How to complete this task: Having read the listing below, repeat it exactly.

___ Data to use ___

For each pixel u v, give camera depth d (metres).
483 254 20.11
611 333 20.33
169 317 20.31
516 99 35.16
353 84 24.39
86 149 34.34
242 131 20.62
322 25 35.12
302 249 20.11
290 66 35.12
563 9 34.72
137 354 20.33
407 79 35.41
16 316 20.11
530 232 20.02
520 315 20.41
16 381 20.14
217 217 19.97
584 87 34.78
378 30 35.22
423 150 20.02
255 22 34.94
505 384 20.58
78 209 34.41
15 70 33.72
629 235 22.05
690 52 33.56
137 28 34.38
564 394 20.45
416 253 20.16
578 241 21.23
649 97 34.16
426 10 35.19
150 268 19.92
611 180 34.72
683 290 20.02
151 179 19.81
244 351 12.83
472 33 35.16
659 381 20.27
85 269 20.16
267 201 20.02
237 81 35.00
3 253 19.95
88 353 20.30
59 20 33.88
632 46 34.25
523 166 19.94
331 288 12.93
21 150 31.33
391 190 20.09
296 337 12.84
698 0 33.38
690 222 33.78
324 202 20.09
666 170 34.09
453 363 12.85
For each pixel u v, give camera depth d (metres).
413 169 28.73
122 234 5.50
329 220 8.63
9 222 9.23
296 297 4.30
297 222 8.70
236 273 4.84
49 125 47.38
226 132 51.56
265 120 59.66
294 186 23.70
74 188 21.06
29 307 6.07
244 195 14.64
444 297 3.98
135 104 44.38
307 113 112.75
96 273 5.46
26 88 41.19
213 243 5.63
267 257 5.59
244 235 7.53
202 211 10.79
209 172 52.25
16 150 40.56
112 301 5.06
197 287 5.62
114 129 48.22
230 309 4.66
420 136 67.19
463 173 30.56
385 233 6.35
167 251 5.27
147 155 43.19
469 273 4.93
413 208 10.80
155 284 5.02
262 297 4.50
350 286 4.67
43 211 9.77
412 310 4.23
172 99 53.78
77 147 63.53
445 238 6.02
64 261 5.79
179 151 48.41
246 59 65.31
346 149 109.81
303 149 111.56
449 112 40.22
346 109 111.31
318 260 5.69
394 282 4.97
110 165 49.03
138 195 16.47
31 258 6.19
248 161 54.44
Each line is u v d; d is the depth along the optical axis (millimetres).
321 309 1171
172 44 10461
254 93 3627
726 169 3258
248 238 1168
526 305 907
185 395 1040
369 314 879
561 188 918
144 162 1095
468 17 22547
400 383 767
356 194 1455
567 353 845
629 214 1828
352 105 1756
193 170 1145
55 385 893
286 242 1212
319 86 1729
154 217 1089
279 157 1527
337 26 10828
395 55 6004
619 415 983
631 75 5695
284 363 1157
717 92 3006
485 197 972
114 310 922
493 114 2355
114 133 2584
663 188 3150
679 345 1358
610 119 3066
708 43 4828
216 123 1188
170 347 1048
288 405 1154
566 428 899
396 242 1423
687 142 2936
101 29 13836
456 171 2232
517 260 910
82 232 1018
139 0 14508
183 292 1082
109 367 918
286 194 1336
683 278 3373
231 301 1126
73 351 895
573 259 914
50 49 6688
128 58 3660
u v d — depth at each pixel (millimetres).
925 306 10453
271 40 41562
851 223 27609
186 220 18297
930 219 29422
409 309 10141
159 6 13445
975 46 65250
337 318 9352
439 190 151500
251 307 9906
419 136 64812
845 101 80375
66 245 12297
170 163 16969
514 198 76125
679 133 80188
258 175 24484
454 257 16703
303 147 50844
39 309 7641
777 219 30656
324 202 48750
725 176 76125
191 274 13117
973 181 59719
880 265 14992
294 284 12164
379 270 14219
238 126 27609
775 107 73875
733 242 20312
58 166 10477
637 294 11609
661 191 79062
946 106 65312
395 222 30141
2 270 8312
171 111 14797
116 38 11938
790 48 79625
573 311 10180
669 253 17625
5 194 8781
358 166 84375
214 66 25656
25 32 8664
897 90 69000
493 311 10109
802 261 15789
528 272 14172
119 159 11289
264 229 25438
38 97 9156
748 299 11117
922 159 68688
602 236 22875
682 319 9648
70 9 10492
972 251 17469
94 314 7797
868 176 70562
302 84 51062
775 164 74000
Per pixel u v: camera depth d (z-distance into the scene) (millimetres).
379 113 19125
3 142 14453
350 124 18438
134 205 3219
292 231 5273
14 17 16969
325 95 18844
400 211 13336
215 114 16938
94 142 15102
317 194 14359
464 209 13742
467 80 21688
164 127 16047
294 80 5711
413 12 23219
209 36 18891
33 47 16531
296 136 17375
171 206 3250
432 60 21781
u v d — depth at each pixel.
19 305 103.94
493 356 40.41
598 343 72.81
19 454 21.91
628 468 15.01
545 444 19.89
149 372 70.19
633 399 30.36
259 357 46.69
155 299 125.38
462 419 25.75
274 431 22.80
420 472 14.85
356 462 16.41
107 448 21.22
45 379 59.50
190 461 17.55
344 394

___

Solution:
For each pixel u v, give camera depth d (metres).
483 254 20.11
611 333 20.33
169 317 20.31
516 99 35.16
353 84 24.39
86 149 34.34
242 131 20.62
322 25 35.12
302 249 20.11
290 66 35.12
563 9 34.72
137 354 20.33
407 79 35.41
16 316 20.11
530 232 20.02
520 315 20.41
16 381 20.14
217 217 19.97
584 87 34.78
378 30 35.22
423 150 20.02
255 22 34.94
505 384 20.58
78 209 34.41
15 70 33.72
629 235 22.05
690 52 33.56
137 28 34.38
564 394 20.45
416 253 20.16
578 241 21.23
649 97 34.16
426 10 35.19
150 268 19.92
611 180 34.72
683 290 20.02
151 179 19.81
244 351 12.83
472 33 35.16
659 381 20.27
85 269 20.16
267 201 20.02
237 81 35.00
3 253 19.95
88 353 20.30
59 20 33.88
632 46 34.25
523 166 19.94
331 288 12.93
21 150 31.33
391 190 20.09
296 337 12.84
698 0 33.38
690 222 33.78
324 202 20.09
666 170 34.09
453 363 12.85
For each pixel u v, give camera depth d (metres).
413 169 28.73
122 234 5.50
329 220 8.63
9 222 9.23
296 297 4.30
297 222 8.70
236 273 4.84
49 125 47.38
226 132 51.56
265 120 59.66
294 186 23.70
74 188 21.06
29 307 6.07
244 195 14.64
444 297 3.98
135 104 44.38
307 113 112.75
96 273 5.46
26 88 41.19
213 243 5.63
267 257 5.59
244 235 7.53
202 211 10.79
209 172 52.25
16 150 40.56
112 301 5.06
197 287 5.62
114 129 48.22
230 309 4.66
420 136 67.19
463 173 30.56
385 233 6.35
167 251 5.27
147 155 43.19
469 273 4.93
413 208 10.80
155 284 5.02
262 297 4.50
350 286 4.67
43 211 9.77
412 310 4.23
172 99 53.78
77 147 63.53
445 238 6.02
64 261 5.79
179 151 48.41
246 59 65.31
346 149 109.81
303 149 111.56
449 112 40.22
346 109 111.31
318 260 5.69
394 282 4.97
110 165 49.03
138 195 16.47
31 258 6.19
248 161 54.44
Each line is u v d; d is the depth along the optical axis (millimetres).
321 309 1171
172 44 10461
254 93 3627
726 169 3258
248 238 1168
526 305 907
185 395 1040
369 314 879
561 188 918
144 162 1095
468 17 22547
400 383 767
356 194 1455
567 353 845
629 214 1828
352 105 1756
193 170 1145
55 385 893
286 242 1212
319 86 1729
154 217 1089
279 157 1527
337 26 10828
395 55 6004
619 415 983
631 75 5695
284 363 1157
717 92 3006
485 197 972
114 310 922
493 114 2355
114 133 2584
663 188 3150
679 345 1358
610 119 3066
708 43 4828
216 123 1188
170 347 1048
288 405 1154
566 428 899
396 242 1423
687 142 2936
101 29 13836
456 171 2232
517 260 910
82 232 1018
139 0 14508
183 292 1082
109 367 918
286 194 1336
683 278 3373
231 301 1126
73 351 895
573 259 914
50 49 6688
128 58 3660
u v d — depth at each pixel (millimetres).
925 306 10453
271 40 41562
851 223 27609
186 220 18297
930 219 29422
409 309 10141
159 6 13445
975 46 65250
337 318 9352
439 190 151500
251 307 9906
419 136 64812
845 101 80375
66 245 12297
170 163 16969
514 198 76125
679 133 80188
258 175 24484
454 257 16703
303 147 50844
39 309 7641
777 219 30656
324 202 48750
725 176 76125
191 274 13117
973 181 59719
880 265 14992
294 284 12164
379 270 14219
238 126 27609
775 107 73875
733 242 20312
58 166 10477
637 294 11609
661 191 79062
946 106 65312
395 222 30141
2 270 8312
171 111 14797
116 38 11938
790 48 79625
573 311 10180
669 253 17625
5 194 8781
358 166 84375
214 66 25656
25 32 8664
897 90 69000
493 311 10109
802 261 15789
528 272 14172
119 159 11289
264 229 25438
38 97 9156
748 299 11117
922 159 68688
602 236 22875
682 319 9648
70 9 10492
972 251 17469
94 314 7797
868 176 70562
302 84 51062
775 164 74000
Per pixel u v: camera depth d (z-distance into the scene) (millimetres).
379 113 19125
3 142 14453
350 124 18438
134 205 3219
292 231 5273
14 17 16969
325 95 18844
400 211 13336
215 114 16938
94 142 15102
317 194 14359
464 209 13742
467 80 21688
164 127 16047
294 80 5711
413 12 23219
209 36 18891
33 47 16531
296 136 17375
171 206 3250
432 60 21781
u v d — depth at each pixel.
19 305 103.94
493 356 40.41
598 343 72.81
19 454 21.91
628 468 15.01
545 444 19.89
149 372 70.19
633 399 30.36
259 357 46.69
155 299 125.38
462 419 25.75
274 431 22.80
420 472 14.85
356 462 16.41
107 448 21.22
45 379 59.50
190 461 17.55
344 394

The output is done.